Friday, January 12, 2007

Monkey in the sea...

...cat on the bag, dog in the boot.

Yesterday I was oop North...in the Newcastle area. Every time anyone says anything to me in a thick Geordie accent (I don't know why they're called Geordies) I either have to say "Pardon" or I just nod and smile and hope the meaning of their strangely inflected words will sink in before I have to make a cogent reply. I once nodded and smiled when a Geordie fishmonger suggested a most intimate encounter - for all I knew he'd been merely asking for directions. When I finally figured out that he wished me to use an approach more suited to a Washington intern, all I could do was flutter a polite "no thanks."

I call this impenetrable version of the accent "Monkey in the Sea". As in "He was all monkey-in-the-sea." This is based on a sketch from a show called I'm Alan Partridge. In the sketch the Southern English guy (Alan) has a dawning horror as he realises that the Geordie character threw his pet monkey in the sea because it ate 200 of his duty free cigarettes. And the folks of this area have form when it comes to monkeys. According to legend - the citizens of a nearish town hanged a shipwrecked monkey beached on their shores on the charge of being an invading Frenchman.

Among the wreckage [of a Napoleonic French vessle] lay one wet and sorrowful looking survivor, the ship's pet monkey dressed to amuse in a military style uniform. The fishermen apparently questioned the monkey and held a beach-based trial. Unfamiliar with what a Frenchman looked like they came to the conclusion that this monkey was a French spy and should be sentenced to death. The unfortunate creature was to die by hanging, with the mast of a fishing boat (a coble) providing a convenient gallows.

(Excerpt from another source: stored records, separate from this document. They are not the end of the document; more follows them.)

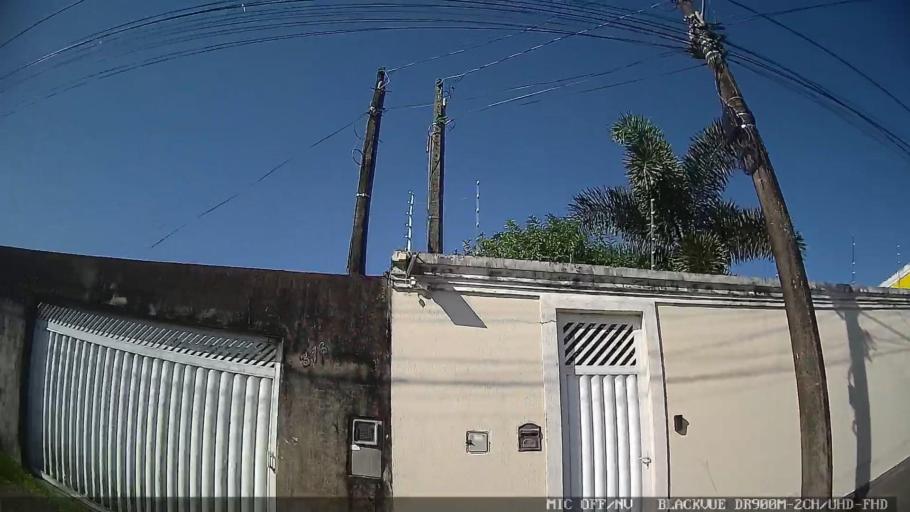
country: BR
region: Sao Paulo
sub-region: Guaruja
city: Guaruja
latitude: -23.9714
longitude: -46.2116
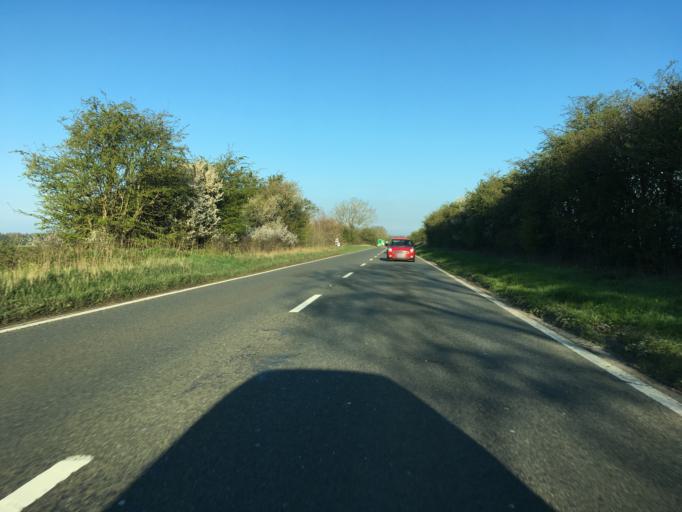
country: GB
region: England
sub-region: Oxfordshire
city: Burford
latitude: 51.8066
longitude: -1.6549
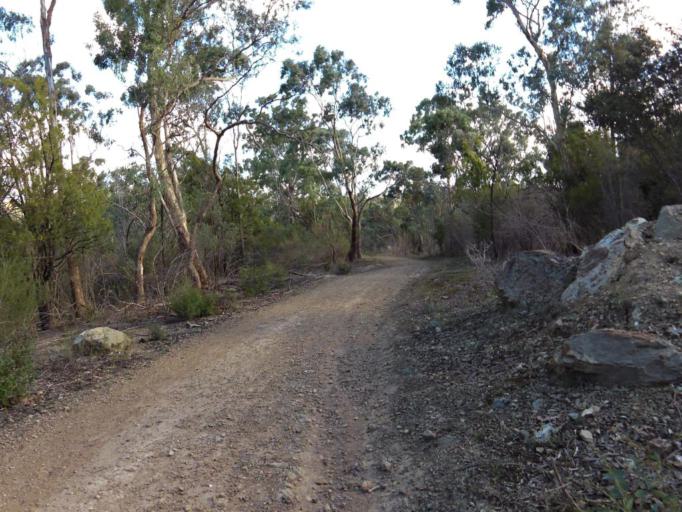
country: AU
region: Victoria
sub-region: Nillumbik
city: North Warrandyte
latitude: -37.7378
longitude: 145.2012
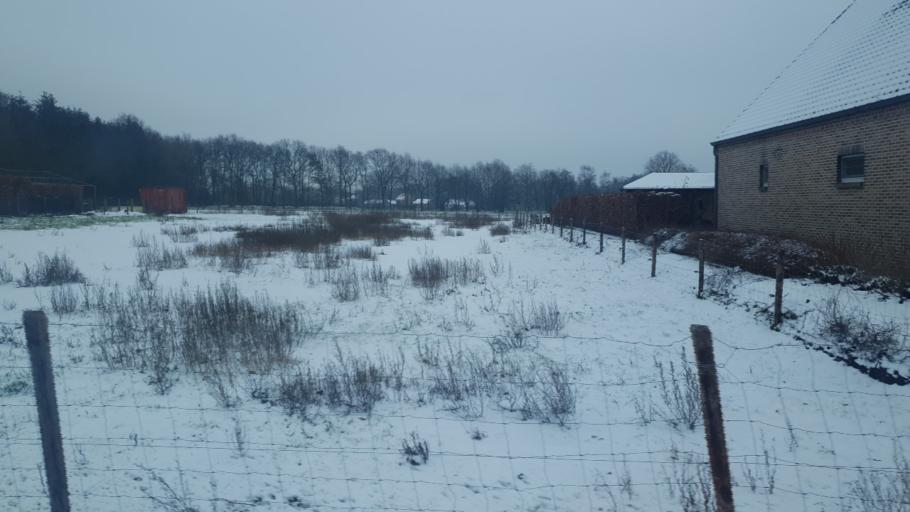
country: BE
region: Flanders
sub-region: Provincie Limburg
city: Overpelt
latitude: 51.1992
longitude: 5.4295
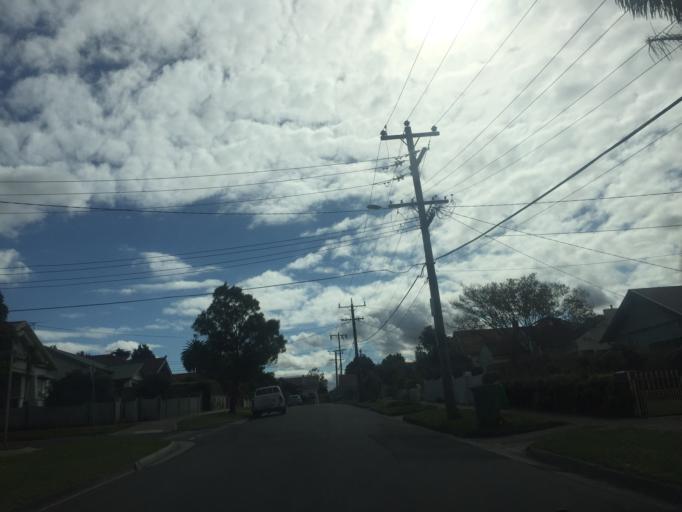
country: AU
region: Victoria
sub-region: Darebin
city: Reservoir
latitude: -37.7290
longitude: 145.0154
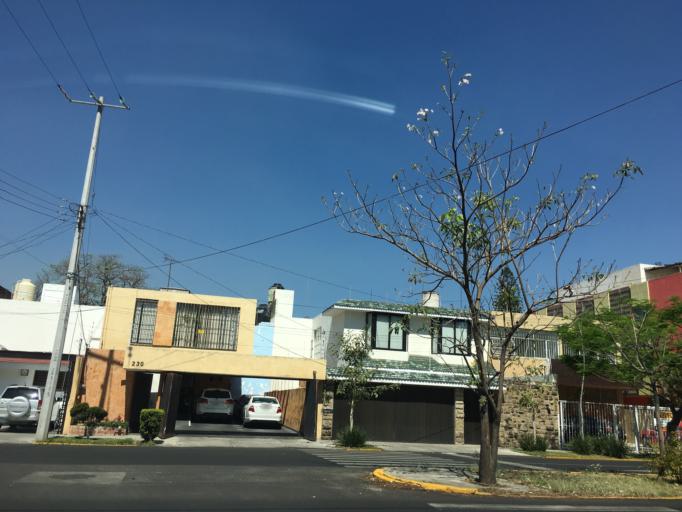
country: MX
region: Jalisco
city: Guadalajara
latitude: 20.6702
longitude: -103.3773
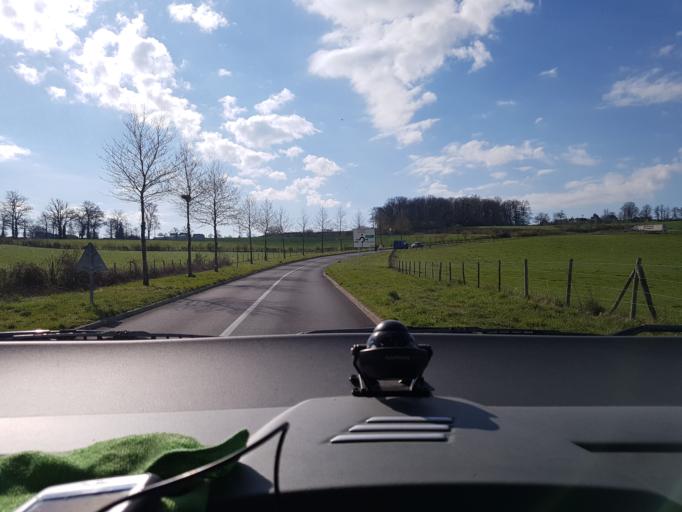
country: FR
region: Midi-Pyrenees
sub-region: Departement de l'Aveyron
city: Colombies
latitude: 44.4010
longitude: 2.3005
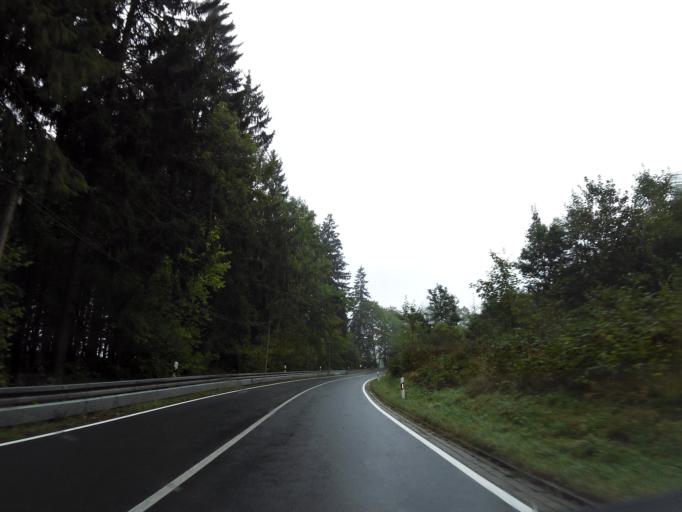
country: DE
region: Saxony-Anhalt
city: Hasselfelde
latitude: 51.6495
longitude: 10.9217
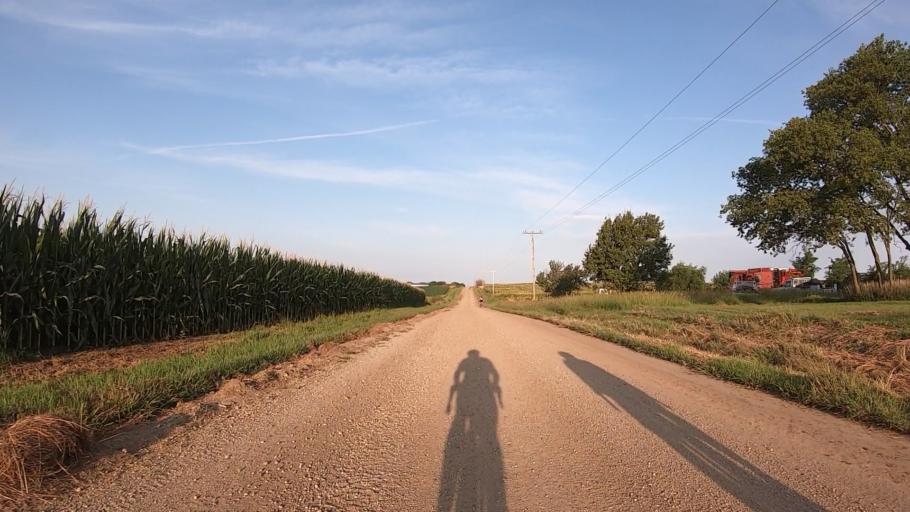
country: US
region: Kansas
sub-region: Marshall County
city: Marysville
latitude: 39.7695
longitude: -96.7391
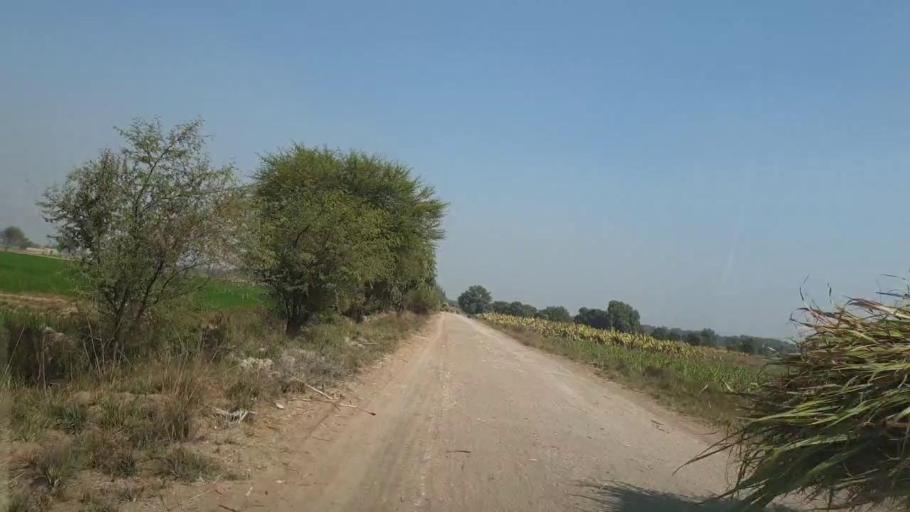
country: PK
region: Sindh
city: Matiari
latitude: 25.5389
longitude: 68.4737
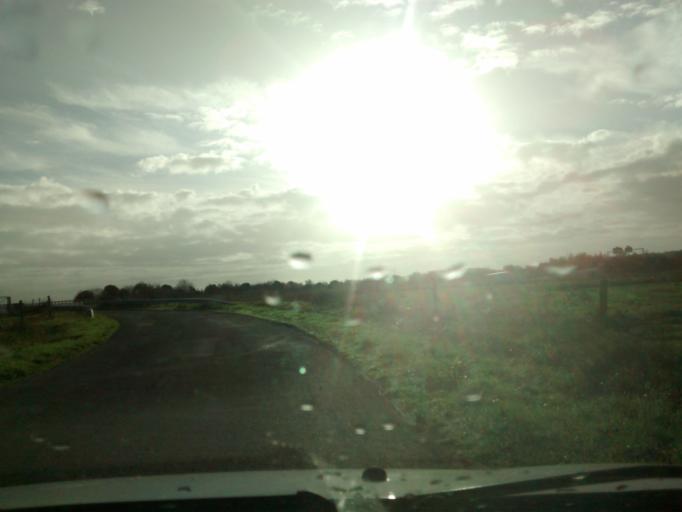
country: FR
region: Brittany
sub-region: Departement d'Ille-et-Vilaine
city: Cesson-Sevigne
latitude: 48.1255
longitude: -1.5755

Anyway, so I'm in a taxi yesterday from my hotel to my work gig and my cabbie was all monkey-in-the-sea. I'm all "what..." until finally I figure out he's talking about a tool for a timing belt. But the folks up there are really nice, so I engage in the whole timing belt discussion. I pay him and then he gets my bag out of the trunk. But he's taking a long time and I hear a strange brushing commotion coming from that area.

A little background...when I go away I always take my black roller-bag - the one with the orange Power T on it and when I come back Other Cat - the white cat - always lies down on it, shedding copiously. I prefer to believe it's because she missed me. Her fur is particularly difficult to get off - vacuuming won't do it - and I'm lazy and slovenly, so I drag the bag around with enough cat hair on it to make a whole 'nother cat. Seriously, it looks like some kind of weird angora roller bag.

I go round the back and the cabbie is vigorously sweeping the bag with his hand and he's all monkey-in-the-sea about a dog-in-the-boot and I can't figure out what the heck he's saying. But finally, finally I realise that he'd been transporting his dog in the boot - and though he'd put a blanket down he thought his dog hair had gotten all over my bag. He was MOR-T-FIED and mumbling apologies and, bless him, he'd actually managed to get all the cat hair off with his hand, before I just burst out laughing.

"Aww Sugar," I said "That's my cat's hair." And I tipped extra.